The data:

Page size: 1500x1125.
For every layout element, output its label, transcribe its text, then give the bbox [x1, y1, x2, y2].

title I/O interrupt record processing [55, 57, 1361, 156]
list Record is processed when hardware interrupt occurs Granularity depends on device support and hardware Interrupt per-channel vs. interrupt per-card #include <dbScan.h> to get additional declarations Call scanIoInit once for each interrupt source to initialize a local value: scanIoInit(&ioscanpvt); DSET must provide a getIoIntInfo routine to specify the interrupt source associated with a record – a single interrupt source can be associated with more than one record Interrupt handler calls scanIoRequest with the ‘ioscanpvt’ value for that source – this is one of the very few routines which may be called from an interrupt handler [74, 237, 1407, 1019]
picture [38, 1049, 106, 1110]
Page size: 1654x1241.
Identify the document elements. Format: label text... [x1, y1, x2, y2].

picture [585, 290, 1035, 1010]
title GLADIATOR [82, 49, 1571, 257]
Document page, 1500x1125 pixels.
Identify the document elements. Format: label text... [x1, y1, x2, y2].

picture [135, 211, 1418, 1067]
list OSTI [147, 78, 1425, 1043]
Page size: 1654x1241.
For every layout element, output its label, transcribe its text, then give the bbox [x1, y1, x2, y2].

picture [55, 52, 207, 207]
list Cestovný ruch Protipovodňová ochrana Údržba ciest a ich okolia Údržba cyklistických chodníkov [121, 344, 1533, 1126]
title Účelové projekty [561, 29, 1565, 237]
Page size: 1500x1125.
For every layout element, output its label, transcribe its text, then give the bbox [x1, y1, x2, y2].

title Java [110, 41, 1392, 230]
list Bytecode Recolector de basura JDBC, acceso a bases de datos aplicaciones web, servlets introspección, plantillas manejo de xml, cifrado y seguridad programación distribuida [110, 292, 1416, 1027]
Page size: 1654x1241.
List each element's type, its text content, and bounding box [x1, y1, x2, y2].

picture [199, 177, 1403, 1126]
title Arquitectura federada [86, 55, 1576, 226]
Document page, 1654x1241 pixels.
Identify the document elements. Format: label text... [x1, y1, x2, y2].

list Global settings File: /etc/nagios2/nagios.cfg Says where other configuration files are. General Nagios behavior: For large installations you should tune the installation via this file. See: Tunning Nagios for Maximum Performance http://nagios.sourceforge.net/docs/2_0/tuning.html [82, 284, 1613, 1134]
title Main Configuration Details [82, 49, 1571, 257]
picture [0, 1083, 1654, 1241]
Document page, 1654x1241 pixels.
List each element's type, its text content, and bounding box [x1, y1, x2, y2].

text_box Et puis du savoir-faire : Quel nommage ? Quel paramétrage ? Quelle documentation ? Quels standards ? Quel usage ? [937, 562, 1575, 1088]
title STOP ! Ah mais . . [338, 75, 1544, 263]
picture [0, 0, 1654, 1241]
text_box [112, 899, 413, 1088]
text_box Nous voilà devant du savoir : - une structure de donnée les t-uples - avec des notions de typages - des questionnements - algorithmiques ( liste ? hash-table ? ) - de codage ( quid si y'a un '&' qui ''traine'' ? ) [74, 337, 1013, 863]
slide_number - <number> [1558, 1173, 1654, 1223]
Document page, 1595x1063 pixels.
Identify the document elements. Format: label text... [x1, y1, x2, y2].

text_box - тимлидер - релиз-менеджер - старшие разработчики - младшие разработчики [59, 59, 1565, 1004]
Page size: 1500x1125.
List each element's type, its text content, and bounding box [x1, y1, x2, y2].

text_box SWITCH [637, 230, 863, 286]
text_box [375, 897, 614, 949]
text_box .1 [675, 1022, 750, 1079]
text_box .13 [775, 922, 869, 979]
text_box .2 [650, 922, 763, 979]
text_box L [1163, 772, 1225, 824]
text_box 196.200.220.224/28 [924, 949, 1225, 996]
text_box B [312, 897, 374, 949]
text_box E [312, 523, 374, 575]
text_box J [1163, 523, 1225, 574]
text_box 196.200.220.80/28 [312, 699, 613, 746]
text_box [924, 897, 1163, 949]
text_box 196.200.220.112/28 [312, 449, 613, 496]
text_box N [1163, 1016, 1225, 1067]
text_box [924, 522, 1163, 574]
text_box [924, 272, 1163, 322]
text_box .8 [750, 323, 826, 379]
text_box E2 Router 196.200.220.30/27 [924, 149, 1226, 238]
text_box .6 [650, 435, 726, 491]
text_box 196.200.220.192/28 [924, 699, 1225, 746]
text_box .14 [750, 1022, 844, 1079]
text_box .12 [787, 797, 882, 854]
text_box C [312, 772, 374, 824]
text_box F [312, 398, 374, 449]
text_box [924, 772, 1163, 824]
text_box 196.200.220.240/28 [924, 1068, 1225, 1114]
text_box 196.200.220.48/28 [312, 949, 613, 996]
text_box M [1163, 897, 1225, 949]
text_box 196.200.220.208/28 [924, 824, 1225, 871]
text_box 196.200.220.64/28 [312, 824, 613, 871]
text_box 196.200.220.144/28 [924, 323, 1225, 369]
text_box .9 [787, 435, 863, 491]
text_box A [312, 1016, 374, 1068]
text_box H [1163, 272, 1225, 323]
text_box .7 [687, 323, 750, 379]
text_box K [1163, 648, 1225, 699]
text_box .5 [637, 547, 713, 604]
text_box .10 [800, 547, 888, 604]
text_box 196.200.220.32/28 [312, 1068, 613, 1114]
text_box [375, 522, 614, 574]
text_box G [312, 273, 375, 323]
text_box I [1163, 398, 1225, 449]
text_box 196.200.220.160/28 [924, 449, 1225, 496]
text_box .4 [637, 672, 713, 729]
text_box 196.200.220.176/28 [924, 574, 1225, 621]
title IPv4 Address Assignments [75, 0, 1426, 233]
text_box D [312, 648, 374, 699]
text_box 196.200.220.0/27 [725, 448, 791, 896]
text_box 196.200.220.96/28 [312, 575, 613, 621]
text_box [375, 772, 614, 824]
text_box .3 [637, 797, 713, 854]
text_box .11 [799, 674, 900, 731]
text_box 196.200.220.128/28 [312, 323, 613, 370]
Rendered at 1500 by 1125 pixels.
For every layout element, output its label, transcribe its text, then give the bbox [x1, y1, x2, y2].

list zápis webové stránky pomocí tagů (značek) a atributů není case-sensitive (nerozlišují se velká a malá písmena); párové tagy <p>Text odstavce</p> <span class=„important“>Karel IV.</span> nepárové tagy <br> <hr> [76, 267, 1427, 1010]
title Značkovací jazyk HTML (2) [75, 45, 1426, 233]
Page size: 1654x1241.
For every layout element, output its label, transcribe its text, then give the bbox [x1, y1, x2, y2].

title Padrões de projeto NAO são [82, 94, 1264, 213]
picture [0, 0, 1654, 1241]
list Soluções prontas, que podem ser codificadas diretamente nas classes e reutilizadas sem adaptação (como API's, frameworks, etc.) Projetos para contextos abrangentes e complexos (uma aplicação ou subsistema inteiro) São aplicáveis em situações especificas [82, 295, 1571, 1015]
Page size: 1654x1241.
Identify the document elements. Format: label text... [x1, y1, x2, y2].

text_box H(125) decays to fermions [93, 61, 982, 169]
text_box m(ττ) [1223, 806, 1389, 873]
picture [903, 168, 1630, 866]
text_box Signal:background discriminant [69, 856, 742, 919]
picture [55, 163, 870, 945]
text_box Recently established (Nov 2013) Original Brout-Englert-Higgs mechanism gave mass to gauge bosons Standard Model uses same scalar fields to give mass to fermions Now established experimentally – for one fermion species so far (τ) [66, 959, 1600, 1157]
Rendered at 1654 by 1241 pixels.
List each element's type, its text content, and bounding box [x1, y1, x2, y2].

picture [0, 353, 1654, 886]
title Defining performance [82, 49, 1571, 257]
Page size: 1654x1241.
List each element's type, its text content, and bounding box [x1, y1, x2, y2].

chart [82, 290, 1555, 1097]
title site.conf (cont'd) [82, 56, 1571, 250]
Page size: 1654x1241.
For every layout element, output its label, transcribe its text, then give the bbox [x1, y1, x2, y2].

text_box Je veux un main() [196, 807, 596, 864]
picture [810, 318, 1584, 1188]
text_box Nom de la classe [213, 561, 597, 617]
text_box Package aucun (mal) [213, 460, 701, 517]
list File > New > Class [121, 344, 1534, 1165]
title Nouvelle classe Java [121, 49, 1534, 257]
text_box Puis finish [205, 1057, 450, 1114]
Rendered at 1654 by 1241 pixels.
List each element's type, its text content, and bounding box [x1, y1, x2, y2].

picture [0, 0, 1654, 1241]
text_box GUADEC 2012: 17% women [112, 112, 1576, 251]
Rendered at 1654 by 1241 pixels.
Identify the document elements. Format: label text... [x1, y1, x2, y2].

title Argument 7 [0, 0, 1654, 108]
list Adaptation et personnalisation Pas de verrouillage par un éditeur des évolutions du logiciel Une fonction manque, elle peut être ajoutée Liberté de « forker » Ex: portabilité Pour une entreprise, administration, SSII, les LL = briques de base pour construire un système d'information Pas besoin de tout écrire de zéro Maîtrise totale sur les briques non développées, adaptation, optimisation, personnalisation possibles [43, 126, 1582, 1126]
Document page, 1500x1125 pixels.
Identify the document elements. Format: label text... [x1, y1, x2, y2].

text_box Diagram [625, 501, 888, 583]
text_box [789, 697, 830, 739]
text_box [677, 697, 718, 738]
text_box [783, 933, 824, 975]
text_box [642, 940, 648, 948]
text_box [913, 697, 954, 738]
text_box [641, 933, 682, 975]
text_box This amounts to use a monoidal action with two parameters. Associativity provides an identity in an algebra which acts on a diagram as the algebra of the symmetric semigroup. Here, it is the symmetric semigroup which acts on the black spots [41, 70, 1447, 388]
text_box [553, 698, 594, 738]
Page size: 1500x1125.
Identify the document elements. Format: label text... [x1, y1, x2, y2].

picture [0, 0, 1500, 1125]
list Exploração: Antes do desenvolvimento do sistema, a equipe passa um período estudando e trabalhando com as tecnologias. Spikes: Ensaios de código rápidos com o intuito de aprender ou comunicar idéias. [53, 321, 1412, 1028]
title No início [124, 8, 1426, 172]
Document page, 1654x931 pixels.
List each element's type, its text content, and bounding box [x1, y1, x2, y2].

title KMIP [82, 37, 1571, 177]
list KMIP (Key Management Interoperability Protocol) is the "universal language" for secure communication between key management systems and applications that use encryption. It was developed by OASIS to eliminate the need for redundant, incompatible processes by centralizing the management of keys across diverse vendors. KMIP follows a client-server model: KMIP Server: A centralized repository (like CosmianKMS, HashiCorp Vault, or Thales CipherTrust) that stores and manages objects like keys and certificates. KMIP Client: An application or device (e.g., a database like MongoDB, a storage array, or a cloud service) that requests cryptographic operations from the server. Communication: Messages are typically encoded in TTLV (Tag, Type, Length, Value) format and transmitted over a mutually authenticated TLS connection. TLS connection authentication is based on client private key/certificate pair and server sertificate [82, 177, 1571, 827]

What is required:
Can you reproduce the records word for word, starting at their very beginning and ending with the line that contains "title I/O interrupt", with both ends included?

Answer to the exercise:
Page size: 1500x1125.
For every layout element, output its label, transcribe its text, then give the bbox [x1, y1, x2, y2].

title I/O interrupt record processing [55, 57, 1361, 156]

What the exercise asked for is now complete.